The vaccine, developed by J&J's Janssen pharmaceutical arm, gives the U.S. three vaccine options, and a new technology as well — adenovirus vector vaccine.

J&J CEO Alex Gorsky told Yahoo Finance Live Monday that the company remains committed to providing the vaccine at no profit and remains on track to deliver 20 million doses by the end of March and 100 million doses in total by June.

"Trucks are rolling as we speak. We hope to have ... 3.9 million doses out over the next 24 to 48 hours here in the United States," Gorsky said.

The authorization marks an important milestone for the company, which is relying on a new viral vector technology to deliver the vaccine — one which could open the doors to a broader market.

"We're doing this for the long run, because we realized that this virus isn't going to go away overnight," Gorsky said, noting that the company has invested significantly in in-house and partnerships for manufacturing the vaccine at a large scale.

But the investment isn't just for COVID-19. Like other companies whose new technologies have set the stage for application in other disease areas, J&J is also thinking similarly.

"The kind of volumes that we're talking about this year, well into next year, we're already working on other potential applications with additional variants. And we're also looking at vaccines not only for COVID-19, but also for other areas in our portfolio," Gorsky said.
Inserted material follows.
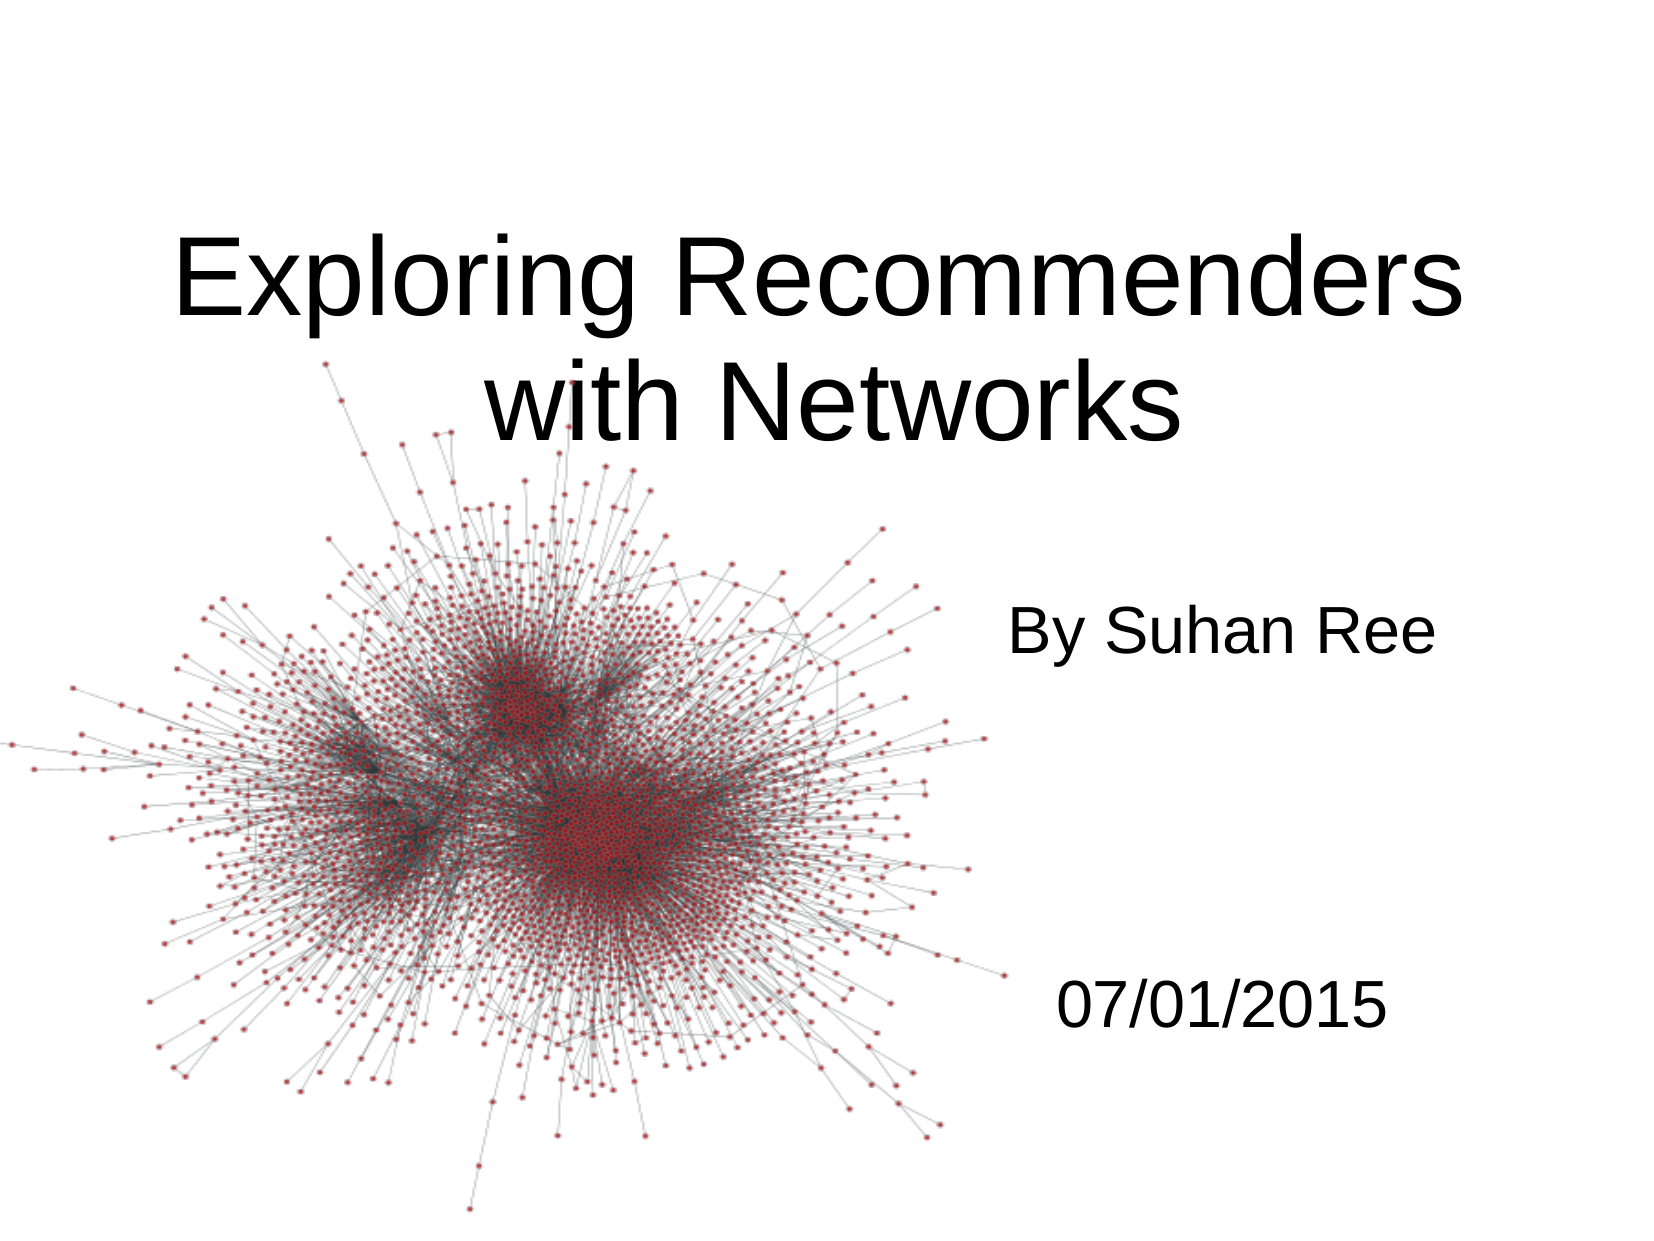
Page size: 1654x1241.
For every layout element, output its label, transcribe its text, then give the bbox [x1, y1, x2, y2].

title Exploring Recommenders with Networks [90, 212, 1579, 466]
subtitle By Suhan Ree 07/01/2015 [1036, 540, 1591, 1095]
picture [0, 299, 1036, 1241]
Also like other vaccine companies, except for Pfizer (PFE)/ BioNTech (BNTX) the federal government played a role in developing the new platform.
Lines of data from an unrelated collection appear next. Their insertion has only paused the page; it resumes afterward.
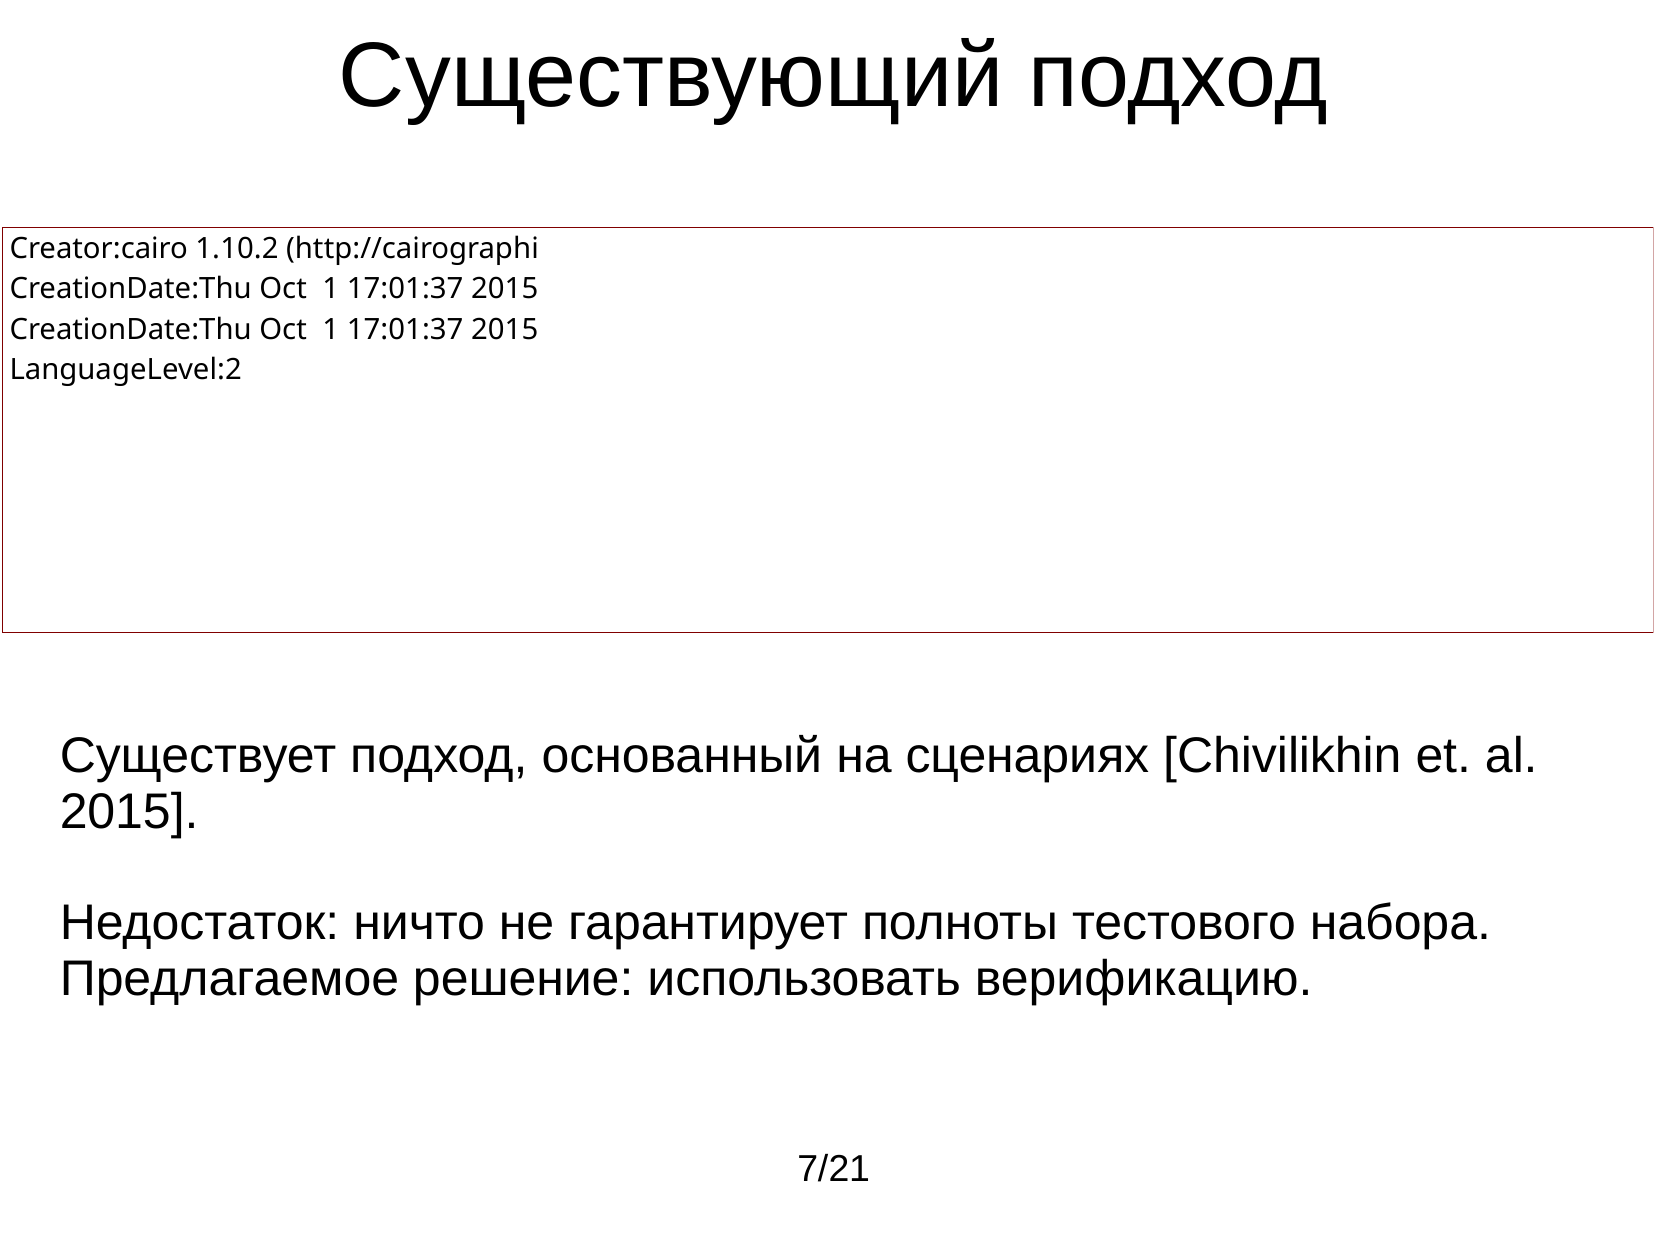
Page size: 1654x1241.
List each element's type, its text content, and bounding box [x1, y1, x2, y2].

title Существующий подход [90, 0, 1579, 166]
text_box Существует подход, основанный на сценариях [Chivilikhin et. al. 2015]. Недостаток: ничто не гарантирует полноты тестового набора. Предлагаемое решение: использовать верификацию. [45, 720, 1636, 1059]
picture [0, 225, 1654, 633]
text_box 7/21 [782, 1140, 886, 1197]
text_box [146, 744, 179, 802]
Dr. Anthony Fauci, director of the National Institute of Allergy and Infectious Diseases, said during a press briefing Monday that the U.S. government's role in the development of J&J's vaccine spans several years — which helped the company reach authorization as quickly as it did.
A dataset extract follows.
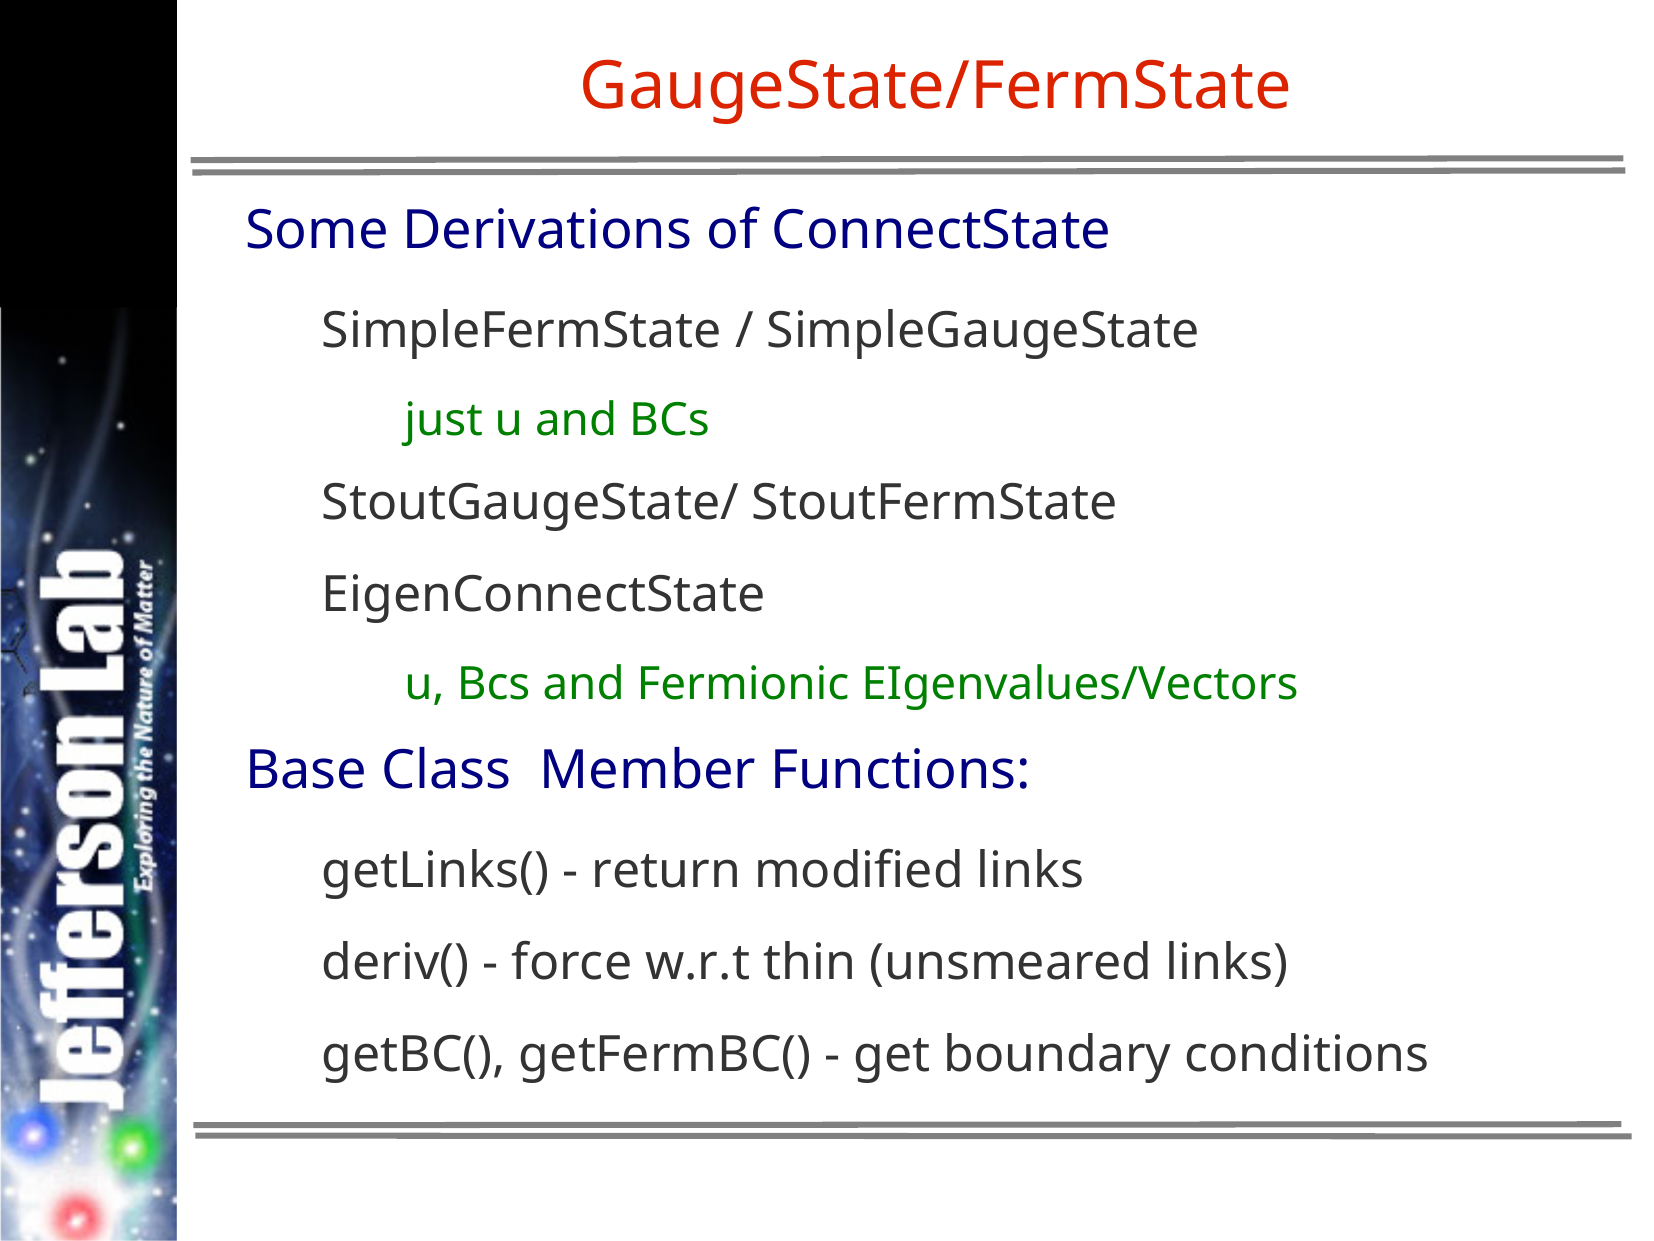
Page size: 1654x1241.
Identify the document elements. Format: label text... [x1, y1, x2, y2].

title GaugeState/FermState [235, 17, 1638, 149]
list Some Derivations of ConnectState SimpleFermState / SimpleGaugeState just u and BCs StoutGaugeState/ StoutFermState EigenConnectState u, Bcs and Fermionic EIgenvalues/Vectors Base Class Member Functions: getLinks() - return modified links deriv() - force w.r.t thin (unsmeared links) getBC(), getFermBC() - get boundary conditions [227, 190, 1628, 1100]
picture [2, 308, 176, 1240]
The National Institutes of Health contributed through "basic, pre-clinical and clinical research to develop the viral vector in J&J's vaccine," Fauci said.

Dr. Dan Barouch, Harvard Medical School's professor of medicine and immunology, previously told Yahoo Finance that it's important that the government invests in vaccines to get multiple options out to the public as soon as possible.

J&J received the necessary approvals over the weekend, setting the stage for vaccine administration this week.

The U.S. Food & Drug Administration (FDA) vaccine advisory panel recommended the vaccine for emergency use unanimously on Friday, followed by the FDA issuing the emergency use authorization (EUA) Saturday evening. On Sunday, an advisory panel to the Centers for Disease Control and Prevention (DCD) also recommended approval and the CDC director approved the vaccine the same day.

"As vaccination scales up, so too does our nation’s overall protection from serious outcomes due to COVID-19. The Janssen vaccine has been shown to be safe and effective in preventing severe COVID-19 illness, hospitalization, and death," CDC Director Dr. Rochelle Walensky said in a statement Sunday.

White House COVID-19 Response Team officials said Monday the 3.9 million doses represents the entirety of doses on-hand for the company and will reach states as early as Tuesday. This means that while J&J vaccines will be available this week, there will be an uneven stock of available vaccines in the first few weeks.

Walensky said Monday the new vaccine will help alleviate some of the the supply issues plaguing the country's chaotic rollout. In particular, the vaccine being a single dose and only requiring normal refrigeration temperatures makes it a far easier option.

"Having multiple types of vaccine available ... offers more flexibility. For example, clinics and mass vaccination sites that do not have freezer capacity may be able to use the Janssen vaccine, increasing access to more communities," Walensky said.

Meanwhile, vaccine appointments remain elusive in some parts of the country, a point officials said the federal government is working on as it prepares to open up vaccinations to the general public in coming months.